Bina harus datang ke kampus paling lambat tanggal dua puluh enam januari. Kurang lebih dua minggu lagi, dan Bina masih bingung akan nasibnya. Itu berarti dalam waktu kurang dari dua minggu, ia harus sudah menentukan pilihan akan dibawa ke mana nasibnya.

"Kalau kamu nggak lanjut, itu hak kamu. Papa sama Mama nggak akan maksa kamu untuk kuliah lagi." Ariel membuka suara.

Bina menghela napas. "Terus Bina kerja, gitu?"

"Di perusahaan Papa ada lowongan, kok kalau kamu mau," ucap Ariel.

Bina menggeleng. "Bina emang cape kuliah, apalagi setelah denger kabar gagal ke LA. Semangatnya udah nggak full lagi. Tapi juga belum siap kerja, apalagi di perusahaan Papa. Apa kata musuh Bina nanti kalau aku ini cuma bisa bergantung ke kekayaan keluarga?" Bina menjelaskan panjang lebar. Sebenarnya malas juga mengikuti omongan orang yang tak akan pernah ada habisnya. Namun, apa jadinya jika memiliki banyak musuh seperti Bina ini? Ya, mau tak mau pasti akan berusaha lebih baik dari yang lain.

"Ya, udah. Sekarang gimana kamu aja, deh." Ariel menghela napas.

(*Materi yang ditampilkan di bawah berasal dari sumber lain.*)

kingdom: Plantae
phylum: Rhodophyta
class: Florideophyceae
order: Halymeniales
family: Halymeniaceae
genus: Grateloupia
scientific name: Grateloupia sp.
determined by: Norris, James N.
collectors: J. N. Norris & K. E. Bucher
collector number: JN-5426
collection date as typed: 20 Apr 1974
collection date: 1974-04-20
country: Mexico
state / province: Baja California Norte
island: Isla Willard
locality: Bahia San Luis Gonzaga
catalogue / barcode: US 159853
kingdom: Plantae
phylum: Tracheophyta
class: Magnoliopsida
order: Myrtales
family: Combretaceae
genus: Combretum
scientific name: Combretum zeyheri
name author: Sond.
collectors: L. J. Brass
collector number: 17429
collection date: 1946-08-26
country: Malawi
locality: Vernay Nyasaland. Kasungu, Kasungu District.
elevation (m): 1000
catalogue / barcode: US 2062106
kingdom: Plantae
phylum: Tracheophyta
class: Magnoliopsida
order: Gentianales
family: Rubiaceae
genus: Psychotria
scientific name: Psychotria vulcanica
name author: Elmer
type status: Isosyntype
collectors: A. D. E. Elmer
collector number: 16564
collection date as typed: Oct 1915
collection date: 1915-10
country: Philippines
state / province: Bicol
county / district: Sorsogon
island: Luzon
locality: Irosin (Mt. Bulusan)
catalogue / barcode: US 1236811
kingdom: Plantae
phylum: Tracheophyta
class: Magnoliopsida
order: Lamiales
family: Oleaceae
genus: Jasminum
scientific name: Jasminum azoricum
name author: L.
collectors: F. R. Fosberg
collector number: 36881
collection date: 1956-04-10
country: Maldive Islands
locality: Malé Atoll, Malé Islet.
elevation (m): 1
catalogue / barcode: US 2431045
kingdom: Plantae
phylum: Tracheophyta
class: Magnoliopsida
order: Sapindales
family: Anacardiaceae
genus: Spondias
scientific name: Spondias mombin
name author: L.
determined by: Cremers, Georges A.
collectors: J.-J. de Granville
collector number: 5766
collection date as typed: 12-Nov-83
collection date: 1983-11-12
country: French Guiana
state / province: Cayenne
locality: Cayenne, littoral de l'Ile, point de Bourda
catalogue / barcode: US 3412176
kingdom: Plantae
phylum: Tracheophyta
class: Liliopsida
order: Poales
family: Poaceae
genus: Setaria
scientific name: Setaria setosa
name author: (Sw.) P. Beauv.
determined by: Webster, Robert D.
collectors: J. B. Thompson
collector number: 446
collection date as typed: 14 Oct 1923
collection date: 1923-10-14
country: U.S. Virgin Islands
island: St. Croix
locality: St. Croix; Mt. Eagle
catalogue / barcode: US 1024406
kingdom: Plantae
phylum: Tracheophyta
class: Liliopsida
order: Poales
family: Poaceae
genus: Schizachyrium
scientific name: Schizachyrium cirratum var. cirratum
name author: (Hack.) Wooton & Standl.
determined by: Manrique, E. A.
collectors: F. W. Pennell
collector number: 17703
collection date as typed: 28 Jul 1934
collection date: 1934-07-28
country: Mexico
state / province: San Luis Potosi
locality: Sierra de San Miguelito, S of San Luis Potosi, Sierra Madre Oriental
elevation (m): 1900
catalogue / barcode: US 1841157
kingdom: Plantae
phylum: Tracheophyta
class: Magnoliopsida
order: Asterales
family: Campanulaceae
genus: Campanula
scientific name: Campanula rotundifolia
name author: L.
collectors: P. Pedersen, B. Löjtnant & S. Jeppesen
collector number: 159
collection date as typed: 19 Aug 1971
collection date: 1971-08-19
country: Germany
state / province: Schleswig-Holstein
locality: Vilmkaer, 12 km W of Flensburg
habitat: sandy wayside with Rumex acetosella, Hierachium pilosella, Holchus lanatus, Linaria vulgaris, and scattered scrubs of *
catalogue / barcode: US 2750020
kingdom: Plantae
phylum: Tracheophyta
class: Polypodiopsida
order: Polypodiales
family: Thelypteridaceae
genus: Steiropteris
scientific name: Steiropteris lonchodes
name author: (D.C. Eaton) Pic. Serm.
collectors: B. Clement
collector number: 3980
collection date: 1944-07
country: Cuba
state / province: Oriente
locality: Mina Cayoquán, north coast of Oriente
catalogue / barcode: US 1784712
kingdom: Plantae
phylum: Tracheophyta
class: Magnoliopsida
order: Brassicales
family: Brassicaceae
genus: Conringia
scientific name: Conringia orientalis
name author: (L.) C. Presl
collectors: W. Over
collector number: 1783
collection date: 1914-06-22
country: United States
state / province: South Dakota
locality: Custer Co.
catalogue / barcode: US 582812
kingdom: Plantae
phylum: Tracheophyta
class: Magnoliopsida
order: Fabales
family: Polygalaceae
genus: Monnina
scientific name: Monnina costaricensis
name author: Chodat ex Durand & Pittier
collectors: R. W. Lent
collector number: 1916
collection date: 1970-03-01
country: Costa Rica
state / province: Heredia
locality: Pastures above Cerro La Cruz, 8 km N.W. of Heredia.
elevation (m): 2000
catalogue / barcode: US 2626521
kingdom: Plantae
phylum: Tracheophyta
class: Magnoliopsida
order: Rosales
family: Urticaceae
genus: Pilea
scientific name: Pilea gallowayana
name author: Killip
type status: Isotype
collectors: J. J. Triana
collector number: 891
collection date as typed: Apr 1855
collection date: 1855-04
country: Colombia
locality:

Bina terkekeh dan meminum air jeruknya. "Udah, ah. Bina ke kampus aja dulu. Urusan itu nanti lagi, bye!" seru Bina sembari melenggang keluar rumah.

***

"Eh, lo liat Salma nggak?" tanya Bina pada beberapa orang yang melewat di depannya. Saat ini, Bina tengah berdiri di koridor depan kelas sembari bersandar ke dinding.

"Nggak, Kak. Maaf duluan, ya." Mahasiswi dengan rambut sepunggung itu tampak gugup saat Bina bertanya padanya. Memang Bina se-menyeramkan itu apa?

Bina mendengkus. Ia membuka ponselnya dan menghubungi Catra karena pada saat itu nomor Salma tidak aktif. Sembari menunggu Catra mengangkat teleponnya, Bina tak hentinya bergumam sendirian sembari marah-marah tak jelas. Hal itu membuat beberapa orang menatapnya aneh, juga ada yang takut.

"Halo?"

Tunggu, itu kan suara Salma.

"Lo di mana, anjir!" Bina tak bisa untuk tak mengumpat. Langsung saja Bina memaki, toh Bina tak akan salah dengar. Suara barusan kan benar suara Salma.

"Eh, Catra! Ini nomor siapa?" Terdengar suara Salma yang bisik-bisik pada Catra. Namun, sialnya Bina mendengar itu semua.

"Woy! Lo berdua ke mana! Bolos nggak bilang-bilang! Gue sendirian di kampus!" bentak Bina sembari mulai menuruni tangga kampus.

"Eh, Bin. Ini bener-benar ngedadak. Gue sama Catra lagi di ...."

"Di mana cepet! Gue ke tempat lo sekarang juga!" seru Bina dengan cepat memotong ucapan Salma.

"Eh, jangan! Gue di Semarang. Di rumah kakeknya Catra."

Bina membeo. "Lagi ngapain lo di sana!"

"Burung kakeknya Catra mati, jadi ya gitu."

Lagi, Bina membeo. Setidak-pentingkah itu? Alasan macam apa itu, Tuhan? Bina tak habis pikir dengan kebiasaan aneh keluarga Catra. Pantas saja orangnya aneh, ternyata tuntutan keluarganya pun tak masuk di nalar.

"Serah lo! Gue mau bolos aja!" Bina mematikan telponnya dan memasukkan ponselnya ke saku kemeja yang ia kenakan.

"Kamu mau ke mana, Bina?"

Suara itu. Sial! Bina tak bisa bolos kalau sudah seperti ini. Ah, sudahlah. Biar sekalian juga kan kesalnya? Salma dan Catra yang absen dan tak memberitahunya, keluarganya yang selalu bertanya bagaimana Bina ke depannya, apakah akan lanjut kuliah atau bekerja. Ah, lelah. Bina lelah memikirkan ini semua.

***
Diketik dengan : 806 kata (hanya isi).